A contractor doesn't walk off the job just because the owner standing in the dust can't picture the finished space yet.
Here's where people get it backwards.
They think the feeling has to come first, like the feeling is the thing that proves the change is real.
When the feeling doesn't show up on their schedule, they figure the change must not be real either.
You don't feel your way into knowing God's at work in you.
You trust the One who's doing the work, and the feeling shows up later, sometimes years down the line, once the rooms are finished.
The reason you can trust any of this build at all comes straight back to the cross.
Jesus didn't start a good work in you because you were some promising project.
He went to a cross, carried your sin into His own body, was buried, and rose on the third day, and that finished work is the only reason the work in you is guaranteed to finish too.
Here's the part that flips the whole thing.
This isn't really a process, not the way you picture it in your head.
You're not slowly becoming sanctified, like you earn a little more holy every week you manage to behave.
That cross already made you complete.
"For by one offering he hath perfected for ever them that are sanctified."
Hebrews 10:14 (KJV)
Read it slow.
He hath perfected them. Past tense. Already finished, by one single offering.
The only reason any of it looks like a slow process is that you're stuck living inside time, and time takes something that's already finished and makes it feel like a build you're still waiting on.
In God's sight, the work is already done.
You're not trying to become complete. You already are.
You're just walking through time, catching up to what's already true of you.
The dust you're standing in was never proof that you're stuck.
That dust is proof the finished thing is being walked out in real time.
1. Quit checking the mirror for proof and check the Builder's promise instead.
Your feelings are a lousy progress report from inside a construction zone.
Philippians 1:6 is the actual blueprint.
Read it again and let His follow-through, not your mood, tell you where things really stand.
2. Look back six months, not just at this morning.
You can't feel slow change day to day, the same way you can't watch paint dry on a wall in real time.
Look back, though.
The thing that had a grip on you a year ago, does it still run you the same way it used to?
That's a finished room you didn't even notice going up.
3. Keep showing up to the site even when it feels like nothing's happening.
You don't have to generate the change, but you do get to stay present while it happens.
Stay in the Word, stay in prayer.
You're not the one building this, you're just living inside it while He does the work.
4. Let the feeling come last.
Quit demanding the emotion as your receipt.
Trust the Builder and take the next faithful step, then let the feeling catch up to the work on His timeline, not yours.
God, I'm just going to be honest with You.
I've been grading Your work by how I feel that morning, and most mornings the grade comes back nothing's changed.

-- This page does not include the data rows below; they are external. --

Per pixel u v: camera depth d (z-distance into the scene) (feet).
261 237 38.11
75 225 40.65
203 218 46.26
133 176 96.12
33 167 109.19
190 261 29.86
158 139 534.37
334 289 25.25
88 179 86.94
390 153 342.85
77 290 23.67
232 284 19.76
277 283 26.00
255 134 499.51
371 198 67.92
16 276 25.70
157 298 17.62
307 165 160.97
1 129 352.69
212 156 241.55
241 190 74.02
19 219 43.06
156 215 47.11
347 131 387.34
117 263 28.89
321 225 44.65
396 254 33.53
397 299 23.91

You started this in me. You did. Not me on my best day, and not me on my worst.
Don't let me stand here in the dust demanding to see the finished rooms before I'll trust that You're building them.
You already called me complete at that cross, so let me live off what's already true instead of whatever I can feel today.
Every time my eyes drift back to that mirror, pull them back to what You said.
You're going to finish this. In Your sight it's already done.
In the beautiful name of Jesus. Amen.